#### Work to be completed
According to the heat exchanger passage below, why is shortening zone (B-G) relative to zone (B-C) an advantage? Answer in one to three sentences.

Above the (B-C) zone there is an additional zone of boiling that is shown in FIG. 2 as zone (B-G). This is a zone where boiling of the reforming feed occurs on one side of the heat exchange surface as a result of gas heating from the reforming effluent vapors on the opposite side of the heat exchange surface. This condition exists between the points in the exchanger where the heat exchange surface on the reforming effluent side of the heat exchanger is at the reforming effluent dewpoint, and the heat exchange surface on the reforming feed side of the heat exchange surface is at the temperature of the feed dewpoint.

The use of the enhanced nucleate boiling surface of this invention generally operates to reduce the overall combined length of zones (B-C) and (B-G) while reducing the relative length of zone (B-G) to zone (B-C). The reduced combined length of zones (B-C) and (B-G) is the result of the improved heat transfer coefficient in the boiling region that vaporizes the reforming feed more quickly. The reduced relative length of zone (B-G) to zone (B-C) is a particular advantage of this invention in that it provides a longer zone of the more efficient boiling condensing heat transfer as opposed to the less efficient boiling gas heat transfer.

Once the temperature of the heat exchange surface that is in contact with the reforming feed has reached the feed dewpoint, the rest of the heat transfer between the reforming feed and the reforming effluent is gas-gas heat transfer and is shown in FIG. 2 as zone (G-G). For a fixed length of exchanger, this invention has the advantage of providing a longer length for zone (G-G) by reducing the required combined length of zones (B-C) and (B-G).

Where an integral heat exchanger is used, the total vertical shell-tube length of such a unit can vary from 40 to 70 ft. This invention can be used in any type of vertical heat exchanger. Typically, the invention can be used in a plate-type heat exchanger and more commonly in a shell-and-tube type heat exchanger.

The addition of the enhanced nucleate boiling surface can be accomplished in a variety of ways. A number of patents related to such surfaces have been enumerated in the background of this invention. Typically, these enhanced nucleate boiling surfaces are incorporated on the tubes of a shell-and-tube type heat exchanger. These enhanced tubes are made in a variety of different ways which are well known to those skilled in the art. For example, such tubes may comprise annular or spiral cavities extending along the tube surface made by mechanical working of the tube. Alternately, fins may be provided on the surface. In addition the tubes may be scored to provide ribs, grooves, a porous layer and the like.

#### Excerpts from a layout annotation set
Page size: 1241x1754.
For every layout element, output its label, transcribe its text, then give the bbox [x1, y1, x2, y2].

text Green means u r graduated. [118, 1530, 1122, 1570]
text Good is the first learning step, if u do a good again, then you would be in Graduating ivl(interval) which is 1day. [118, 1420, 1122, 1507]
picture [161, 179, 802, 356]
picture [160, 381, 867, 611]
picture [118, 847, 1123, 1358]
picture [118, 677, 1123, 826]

#### Full answer
It is an advantage because it provides a longer zone of boiling condensing heat transfer, which is more efficient than boiling gas heat transfer.